Sheshatshiu Innu who have seen the shaking tent say that it was a small, conically-shaped tent, with caribou hide covering, and four, six, or eight poles depending on the spiritual power (manitushiun) of the shaman (the shaman is called the Kakushapatak, officient, in the context of the ritual). It would be set up inside another tent on a floor of freshly picked fir boughs. Younger men would act as assistants (apprentices?) to the Kakushapatak in setting up the tent. Two Sheshatshiu elders used to perform this role for their father-in- law, whose Innu name was Uatshitshish. It would appear that Uatshitshish has chosen one of these elders in some way to replace him as Kakushapatak; his powers were apparently transferred to him at the same time that his bag of nimapan and other objects were given to him.

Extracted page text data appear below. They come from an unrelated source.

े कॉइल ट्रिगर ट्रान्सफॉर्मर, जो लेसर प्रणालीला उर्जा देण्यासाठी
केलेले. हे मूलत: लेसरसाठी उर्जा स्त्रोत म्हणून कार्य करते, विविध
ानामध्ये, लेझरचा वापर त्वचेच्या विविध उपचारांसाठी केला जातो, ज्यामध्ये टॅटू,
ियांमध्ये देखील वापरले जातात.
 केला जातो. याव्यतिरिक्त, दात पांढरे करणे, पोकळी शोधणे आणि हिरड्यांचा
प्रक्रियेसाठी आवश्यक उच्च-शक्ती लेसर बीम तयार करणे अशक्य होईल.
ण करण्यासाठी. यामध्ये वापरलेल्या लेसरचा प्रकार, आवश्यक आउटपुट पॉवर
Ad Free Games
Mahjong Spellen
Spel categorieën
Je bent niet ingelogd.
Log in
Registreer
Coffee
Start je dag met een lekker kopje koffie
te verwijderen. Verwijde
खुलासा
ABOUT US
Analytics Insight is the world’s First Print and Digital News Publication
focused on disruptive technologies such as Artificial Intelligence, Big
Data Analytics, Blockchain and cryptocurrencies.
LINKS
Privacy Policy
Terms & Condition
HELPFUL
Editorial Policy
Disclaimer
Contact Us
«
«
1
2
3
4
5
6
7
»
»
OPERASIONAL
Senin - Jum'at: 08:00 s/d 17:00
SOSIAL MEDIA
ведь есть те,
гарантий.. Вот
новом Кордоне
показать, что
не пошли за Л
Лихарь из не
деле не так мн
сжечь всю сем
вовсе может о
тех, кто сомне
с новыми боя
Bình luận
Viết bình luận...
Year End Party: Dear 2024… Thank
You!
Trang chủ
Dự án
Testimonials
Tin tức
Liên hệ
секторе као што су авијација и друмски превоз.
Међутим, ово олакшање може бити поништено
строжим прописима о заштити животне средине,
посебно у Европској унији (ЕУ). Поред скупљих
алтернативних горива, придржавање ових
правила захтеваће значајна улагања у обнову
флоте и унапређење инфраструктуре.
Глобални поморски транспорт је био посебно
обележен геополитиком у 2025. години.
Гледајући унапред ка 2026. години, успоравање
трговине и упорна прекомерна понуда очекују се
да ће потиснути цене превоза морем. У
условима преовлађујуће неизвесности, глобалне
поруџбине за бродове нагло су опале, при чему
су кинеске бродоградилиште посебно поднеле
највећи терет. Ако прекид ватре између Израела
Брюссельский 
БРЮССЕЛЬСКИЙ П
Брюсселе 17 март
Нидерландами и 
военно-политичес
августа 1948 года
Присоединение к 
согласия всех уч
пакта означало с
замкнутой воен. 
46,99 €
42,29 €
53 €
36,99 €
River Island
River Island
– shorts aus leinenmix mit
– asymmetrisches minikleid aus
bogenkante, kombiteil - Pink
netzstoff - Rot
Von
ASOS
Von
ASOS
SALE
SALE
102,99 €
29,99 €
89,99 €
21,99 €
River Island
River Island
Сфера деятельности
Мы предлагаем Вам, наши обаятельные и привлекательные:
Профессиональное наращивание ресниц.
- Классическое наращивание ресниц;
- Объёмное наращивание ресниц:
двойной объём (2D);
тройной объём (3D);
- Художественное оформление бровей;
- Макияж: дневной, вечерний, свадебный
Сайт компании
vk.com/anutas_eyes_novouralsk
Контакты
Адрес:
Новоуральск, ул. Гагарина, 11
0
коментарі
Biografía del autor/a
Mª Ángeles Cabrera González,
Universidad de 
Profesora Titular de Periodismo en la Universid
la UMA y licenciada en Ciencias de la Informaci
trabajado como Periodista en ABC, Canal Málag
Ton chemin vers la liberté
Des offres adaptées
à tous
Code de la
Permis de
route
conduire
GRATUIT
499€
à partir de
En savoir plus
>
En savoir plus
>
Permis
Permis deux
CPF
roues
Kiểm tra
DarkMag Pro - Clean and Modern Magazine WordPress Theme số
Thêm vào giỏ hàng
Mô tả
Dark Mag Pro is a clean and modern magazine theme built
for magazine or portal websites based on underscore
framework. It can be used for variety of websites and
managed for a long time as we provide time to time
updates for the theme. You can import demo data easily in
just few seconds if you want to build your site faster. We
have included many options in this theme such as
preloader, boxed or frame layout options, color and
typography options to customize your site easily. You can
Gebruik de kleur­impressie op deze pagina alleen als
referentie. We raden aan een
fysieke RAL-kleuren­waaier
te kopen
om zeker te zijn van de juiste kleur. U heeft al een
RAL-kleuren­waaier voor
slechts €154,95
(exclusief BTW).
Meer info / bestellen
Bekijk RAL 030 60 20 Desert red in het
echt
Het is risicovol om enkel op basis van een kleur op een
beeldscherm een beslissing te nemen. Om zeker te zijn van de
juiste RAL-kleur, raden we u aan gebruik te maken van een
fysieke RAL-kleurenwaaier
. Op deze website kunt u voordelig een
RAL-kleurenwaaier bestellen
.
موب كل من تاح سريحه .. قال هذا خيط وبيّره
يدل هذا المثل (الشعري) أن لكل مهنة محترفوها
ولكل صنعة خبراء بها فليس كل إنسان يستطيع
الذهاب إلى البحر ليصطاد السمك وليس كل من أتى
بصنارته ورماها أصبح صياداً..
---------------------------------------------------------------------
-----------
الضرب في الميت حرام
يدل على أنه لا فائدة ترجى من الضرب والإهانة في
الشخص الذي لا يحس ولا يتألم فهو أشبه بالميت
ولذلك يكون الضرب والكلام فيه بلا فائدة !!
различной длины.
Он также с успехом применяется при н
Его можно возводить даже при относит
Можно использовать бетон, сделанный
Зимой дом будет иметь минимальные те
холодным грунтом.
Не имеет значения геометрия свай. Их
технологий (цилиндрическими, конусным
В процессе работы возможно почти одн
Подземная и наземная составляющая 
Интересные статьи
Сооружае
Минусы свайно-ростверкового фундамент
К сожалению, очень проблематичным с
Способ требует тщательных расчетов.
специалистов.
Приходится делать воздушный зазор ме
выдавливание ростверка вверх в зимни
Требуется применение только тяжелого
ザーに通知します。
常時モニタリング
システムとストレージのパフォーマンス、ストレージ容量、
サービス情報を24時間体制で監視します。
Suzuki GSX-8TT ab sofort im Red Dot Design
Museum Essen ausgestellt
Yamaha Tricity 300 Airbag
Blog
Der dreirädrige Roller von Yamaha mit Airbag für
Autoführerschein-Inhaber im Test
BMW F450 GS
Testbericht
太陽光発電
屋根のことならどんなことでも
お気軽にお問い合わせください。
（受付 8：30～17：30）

As soon as the Kakushapatak stuck his head in the tent, it would start to shake violently, indicating that the officient had been joined by a spirit, usually Mishtapeu who helped him communicate with the other spirits. The more important the animal master or more powerful the spirit, the more power the Kakushapatak needed in order to be able to communicate. Especially powerful people are reputed to have been able to speak immediately with the caribou master, without having to work their way through masters of lesser importance.
Generally, Innu who witnessed the shaking tent ceremony, or who have learned about it from actual witnesses, are of the opinion that the tent itself was a very powerful but dangerous device. It could kill people who entered into it unless they had a substantial accumulation of manitushiun (power). This in turn could only be accumulated by hunting; throughout a hunter's lifetime, manitushiun accumulated in direct proportion to the number of animals he killed (or was given by the animal masters).
When talking about the shaking tent in English or French, younger Innu borrow parapsychological and technological vocabulary from Euro- Canadian society to describe it. For example, one Innu youth from La Romaine said the shaking tent "was as powerful as an atomic bomb", that there "was a kind of electricity in the air when it operated", and that "the shaman could communicate with people 'telepathically' while in the tent". Sebastien Penunsi from Sheshatshiu, who has witnessed the shaking tent, said "it's very similar to a radio...If there were people in George River, or people in St.Augustin, and you wanted to communicate with them, then you could do the shaking tent."
One elder from Utshimassiu said he once heard Mishtapeu in the shaking tent. Mishtapeu said "Kuekuatsheu [the wolverine] himself built this world and God cannot have it." He heard a lot of animals in the shaking tent including Katipinimitautsh whom he could easily understand. The Caribou Boss speaks the way Innu people do, he said. He also heard a female spirit called Memekueshu, the Master of Fox who sounds like an Eskimo or English person when she speaks. The hunter stated that Meshkana, as well as his brother, and Uashaunnu made the shaking tent on various occasions at a number of locations including Sango Pond and Sango Bay.
Despite the best efforts of the Catholic church to eradicate the shaking tent, it persisted up until about 1957 in the case of the Utshimassiu Innu and about 1973 in the case of the Sheshatshiu Innu. The last person to perform the ritual in Utshimassiu appears to have been Meshkana, while in Sheshatshiu, the last person was Uatshitshish who conducted the ritual for the last time either at the mouth of the Kenemu River or on the Goose River.
The demise of the ritual, as mentioned previously, may be linked to the sendentarization in government-built villages, however, this does not explain why no shaking tents were conducted in Utshimassiu during the ten year period between the death of Meshkana and the construction of the village in 1967. Furthermore, the ritual has survived the arrival of villages in the case of some James Bay Cree. On the other hand, some Innu attribute the disappearance of the shaking tent to a decline in spiritual power on the part of contemporary elders resulting from a general decrease in hunting activity among the Innu.